So alright, I registered.

Hello!
Yes, CUDA is great for highly parallel operations. Convolution will lend itself great to this, that's why one of first audio uses of CUDA (or, better said, GPGPU - we have OpenCL as well) was precisely convolution. There are things which won't work as well, because they depend on linearly executed algorithms - like delays, algorithmic reverbs, lookahead compressors/limiters and most filter designs. Why? Because they depend on previously calculated samples, and with this high level of parallelism that we have in GPGPUs, there is a problem of returning values consistently in time, which is highly relevant for linear operations.
So, this means that you cannot simply port the whole synth structure to a GPU, because things depend on each other - oscillators precede mixers which precede filters etc.
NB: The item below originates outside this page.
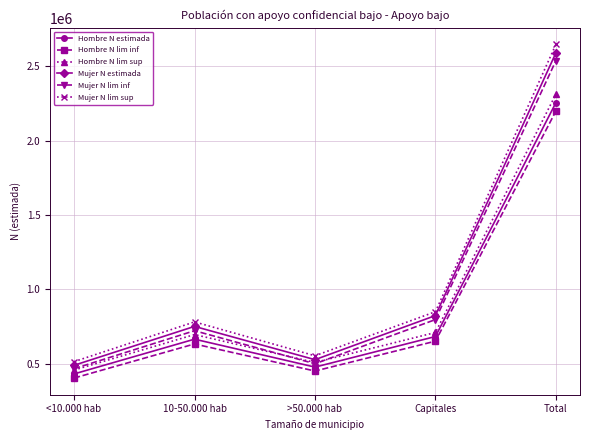

Which series has the widest spread of values?

Mujer N lim sup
This is what would actually cause greater latency than when using a regular CPU which has special registers to help with fast calculation of certain operations (MMX, SSE, AltiVec, etc.). And that is why GPGPU is not yet used for offloading whole synth architectures from the main CPU.
Now, SOME things can be offloaded to them, and when they are done well, it's a splendid thing. For example, the analytic zero-feedback delay filter calculation that's done in u-he Diva could be parallelized on a GPU to great extent - but this is not yet in u-he's plans.
There is also a problem with compatibility and lack of proper standard: we have CUDA, OpenCL and Microsoft's Direct Compute. As if it's not enough to support VST, AU, RTAS and AAX?